In 1989-2009, crop insurance cost US taxpayers 68.7 billion dollars, rising from 2 billion dollars in 2002 to 9 billion dollars in 2011, with more frequent and devastating extreme weather events. In 2011, when drought hit Texas and the US Southwest, total indemnified agricultural losses amounted to 10.8 billion dollars. But, as the government subsidized both premiums and re-insurance, private insurers still made a profit of 1.7 billion dollars. With the greater severity of the 2012 drought, the payout was much larger.
The federal government subsidy to crop insurance has since increased with the latest US farm bill. Yet, US policymakers have no reason to change things. Farm incomes account for a relatively small share of the US economy. In the run-up to national elections, powerful farm lobbies regularly call for even more federal protection. With candidates from both major parties vying for farm votes, neither side will discuss the perverse effects of US crop insurance or even its effect on the fiscal deficit – much less its impact on food prices and the world’s poor.
Instead, crop insurance is still touted as the best means to reduce farmer vulnerability, or even to combat poverty in developing countries. In Europe, the crop insurance lobby is calling for a “level playing field” by emulating US arrangements — by raising the level of support from the current 20 per cent to the US’s 70 per cent!
As such generous underwriting is allowed under WTO rules, and most developing countries cannot afford to subsidize crop insurance to the same extent, their farmers will consequently be at a further disadvantage. In any case, most poor farmers in developing countries are unlikely to be able to afford even the subsidized premiums offered by commercial insurance.

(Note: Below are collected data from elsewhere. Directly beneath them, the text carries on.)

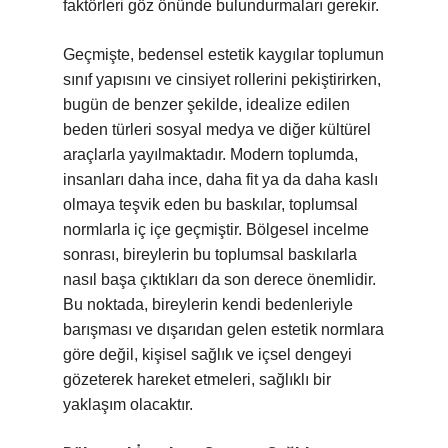
faktörleri göz önünde bulundurmaları gerekir.
Geçmişte, bedensel estetik kaygılar toplumun
sınıf yapısını ve cinsiyet rollerini pekiştirirken,
bugün de benzer şekilde, idealize edilen
beden türleri sosyal medya ve diğer kültürel
araçlarla yayılmaktadır. Modern toplumda,
insanları daha ince, daha fit ya da daha kaslı
olmaya teşvik eden bu baskılar, toplumsal
normlarla iç içe geçmiştir. Bölgesel incelme
sonrası, bireylerin bu toplumsal baskılarla
nasıl başa çıktıkları da son derece önemlidir.
Bu noktada, bireylerin kendi bedenleriyle
barışması ve dışarıdan gelen estetik normlara
göre değil, kişisel sağlık ve içsel dengeyi
gözeterek hareket etmeleri, sağlıklı bir
yaklaşım olacaktır.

The “success” and popularity of US crop insurance is clearly due to high levels of government subsidy, beyond the means of most developing country governments.
While the risk-sharing that crop insurance offers is undoubtedly attractive, commercial insurance companies would not participate if they were really sharing risk. Surely, there are better options for protecting farmers — in the US and elsewhere.